WORK INSTRUCTION: In the listing below, locate the lines that hold the string "العذراء". Copy those lines.

○ ○ ○ ○ ○

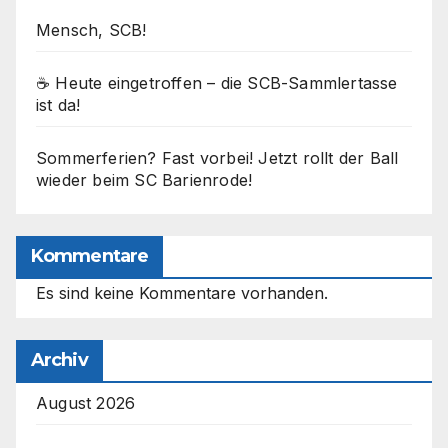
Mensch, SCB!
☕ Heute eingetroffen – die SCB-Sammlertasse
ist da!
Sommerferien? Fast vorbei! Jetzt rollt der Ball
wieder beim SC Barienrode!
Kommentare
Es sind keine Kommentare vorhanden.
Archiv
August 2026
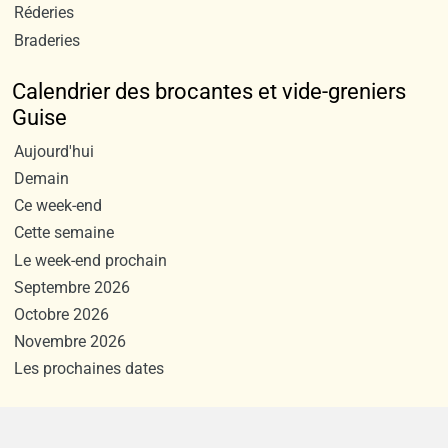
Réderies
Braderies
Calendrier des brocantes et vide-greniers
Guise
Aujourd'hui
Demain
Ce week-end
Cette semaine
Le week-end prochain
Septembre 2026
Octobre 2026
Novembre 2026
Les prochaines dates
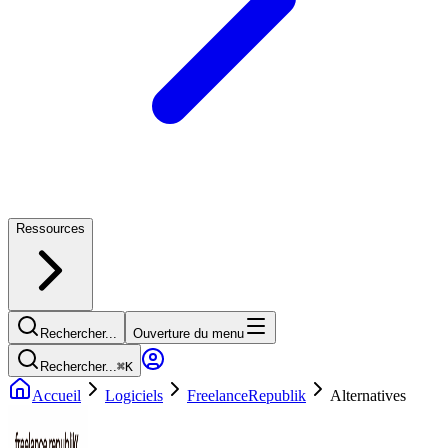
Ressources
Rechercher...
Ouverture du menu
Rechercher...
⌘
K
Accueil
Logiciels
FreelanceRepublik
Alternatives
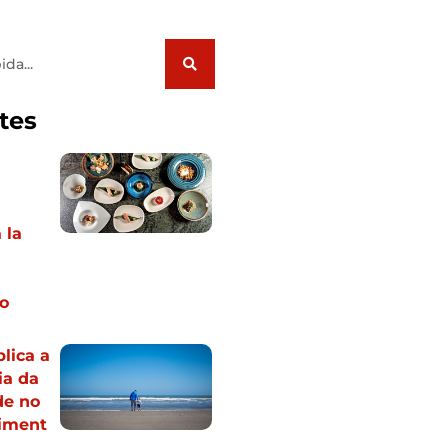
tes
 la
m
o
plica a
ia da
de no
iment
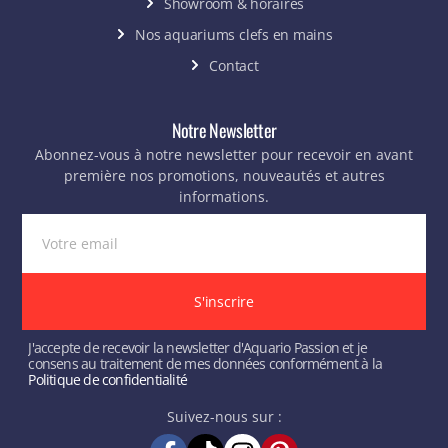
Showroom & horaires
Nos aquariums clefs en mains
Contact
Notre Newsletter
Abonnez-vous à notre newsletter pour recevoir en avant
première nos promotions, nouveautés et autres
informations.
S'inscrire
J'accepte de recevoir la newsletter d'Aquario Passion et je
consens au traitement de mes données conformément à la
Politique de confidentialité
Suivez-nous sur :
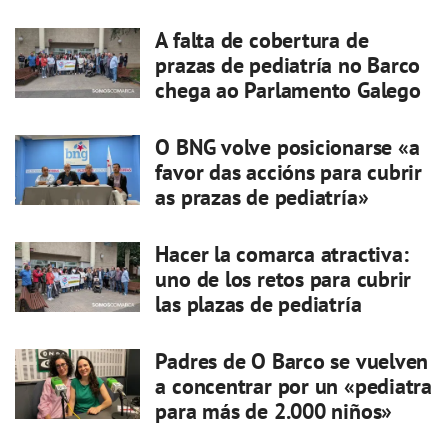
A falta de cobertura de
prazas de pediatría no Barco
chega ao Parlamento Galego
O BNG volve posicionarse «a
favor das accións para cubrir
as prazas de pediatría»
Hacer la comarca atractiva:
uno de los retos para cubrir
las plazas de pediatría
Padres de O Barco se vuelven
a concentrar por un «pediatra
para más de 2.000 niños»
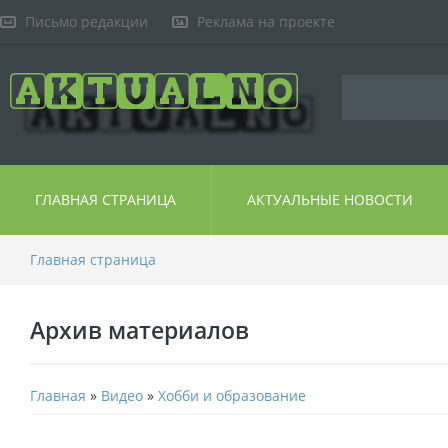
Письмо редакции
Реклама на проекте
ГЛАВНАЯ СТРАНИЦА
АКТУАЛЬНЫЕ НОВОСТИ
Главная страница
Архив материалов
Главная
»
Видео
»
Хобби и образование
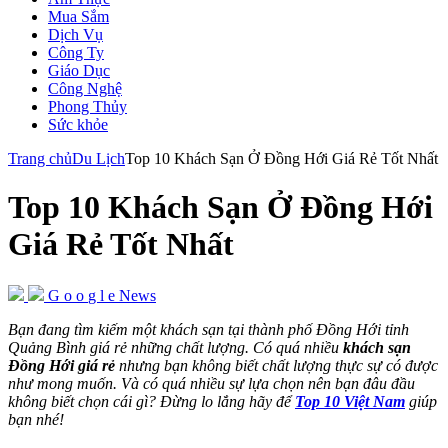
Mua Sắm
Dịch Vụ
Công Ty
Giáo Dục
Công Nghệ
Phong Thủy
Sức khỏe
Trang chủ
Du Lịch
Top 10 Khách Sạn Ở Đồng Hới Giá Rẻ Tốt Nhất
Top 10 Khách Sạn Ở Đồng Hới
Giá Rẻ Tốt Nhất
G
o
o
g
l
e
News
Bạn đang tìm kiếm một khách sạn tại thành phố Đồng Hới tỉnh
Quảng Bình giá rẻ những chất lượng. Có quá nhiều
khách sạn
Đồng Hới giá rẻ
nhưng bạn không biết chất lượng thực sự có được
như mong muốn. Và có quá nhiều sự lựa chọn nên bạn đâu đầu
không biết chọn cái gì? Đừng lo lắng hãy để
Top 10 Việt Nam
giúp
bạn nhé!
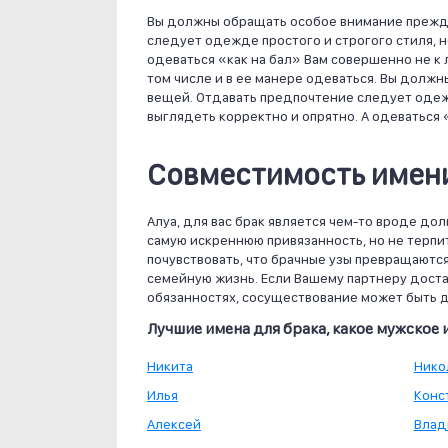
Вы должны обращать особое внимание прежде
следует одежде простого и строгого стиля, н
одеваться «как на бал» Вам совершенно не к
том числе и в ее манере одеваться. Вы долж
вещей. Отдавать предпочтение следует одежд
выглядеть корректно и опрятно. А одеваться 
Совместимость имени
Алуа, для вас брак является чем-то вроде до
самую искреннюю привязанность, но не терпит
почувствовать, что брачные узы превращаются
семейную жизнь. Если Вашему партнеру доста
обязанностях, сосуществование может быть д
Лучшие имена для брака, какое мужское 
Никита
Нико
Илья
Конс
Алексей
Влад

○ ○ ○ ○ ○

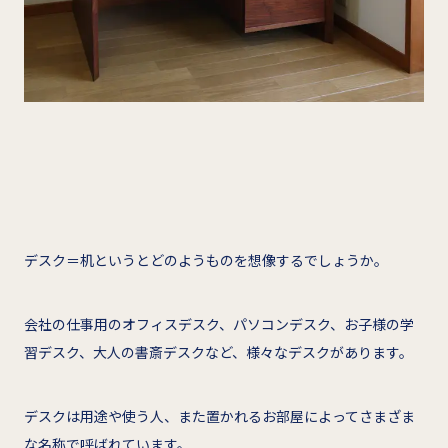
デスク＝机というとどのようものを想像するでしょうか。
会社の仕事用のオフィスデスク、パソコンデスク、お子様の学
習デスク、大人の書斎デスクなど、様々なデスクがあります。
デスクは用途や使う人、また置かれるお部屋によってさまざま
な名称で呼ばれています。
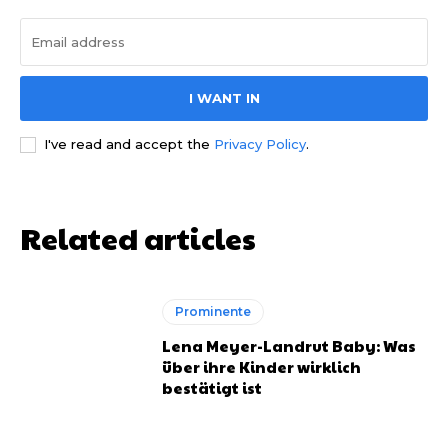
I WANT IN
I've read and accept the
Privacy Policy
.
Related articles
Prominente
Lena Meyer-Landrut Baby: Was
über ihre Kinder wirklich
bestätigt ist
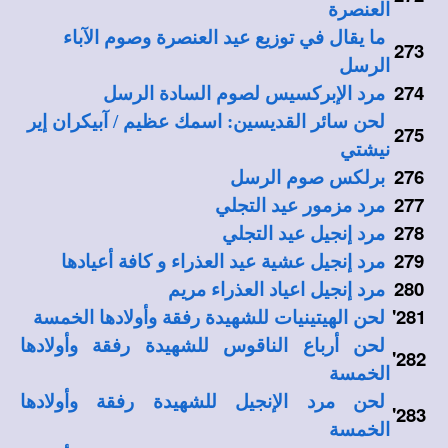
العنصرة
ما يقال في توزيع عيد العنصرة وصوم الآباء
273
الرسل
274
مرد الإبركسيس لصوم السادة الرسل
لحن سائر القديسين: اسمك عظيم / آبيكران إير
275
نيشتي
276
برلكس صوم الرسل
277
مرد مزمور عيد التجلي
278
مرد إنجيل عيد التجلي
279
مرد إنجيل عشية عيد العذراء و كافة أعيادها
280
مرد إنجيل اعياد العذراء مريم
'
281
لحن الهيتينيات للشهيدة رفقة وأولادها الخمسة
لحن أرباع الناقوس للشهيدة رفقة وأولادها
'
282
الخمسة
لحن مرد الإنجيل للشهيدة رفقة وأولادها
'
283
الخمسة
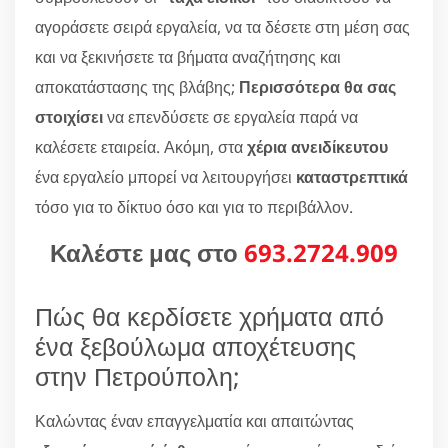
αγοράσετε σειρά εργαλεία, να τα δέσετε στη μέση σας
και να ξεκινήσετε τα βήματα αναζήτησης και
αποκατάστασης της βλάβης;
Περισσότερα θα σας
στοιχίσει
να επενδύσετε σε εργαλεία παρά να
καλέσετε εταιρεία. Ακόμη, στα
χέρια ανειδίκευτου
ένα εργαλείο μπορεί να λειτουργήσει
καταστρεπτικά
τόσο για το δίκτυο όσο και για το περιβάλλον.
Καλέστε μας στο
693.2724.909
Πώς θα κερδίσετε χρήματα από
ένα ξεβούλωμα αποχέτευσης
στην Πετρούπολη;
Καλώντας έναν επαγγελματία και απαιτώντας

○ ○ ○ ○ ○

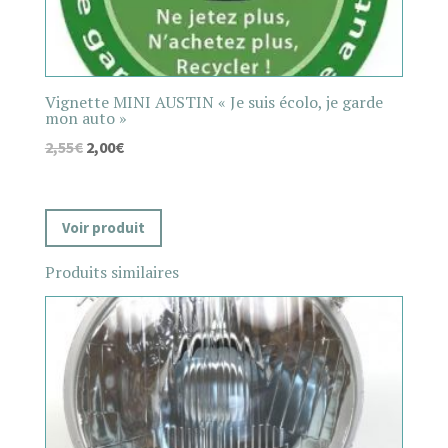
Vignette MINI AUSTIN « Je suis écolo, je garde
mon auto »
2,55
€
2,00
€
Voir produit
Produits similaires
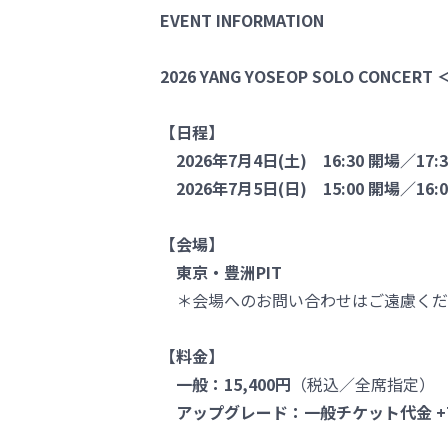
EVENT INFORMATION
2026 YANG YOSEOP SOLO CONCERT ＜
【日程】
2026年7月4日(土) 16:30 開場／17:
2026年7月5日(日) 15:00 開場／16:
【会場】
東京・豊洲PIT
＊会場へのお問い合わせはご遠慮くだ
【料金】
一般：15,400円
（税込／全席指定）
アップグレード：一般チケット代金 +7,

○ ○ ○ ○ ○

WRITTEN RESPONSE:
مرد إنجيل عشية عيد العذراء و كافة أعيادها
مرد إنجيل اعياد العذراء مريم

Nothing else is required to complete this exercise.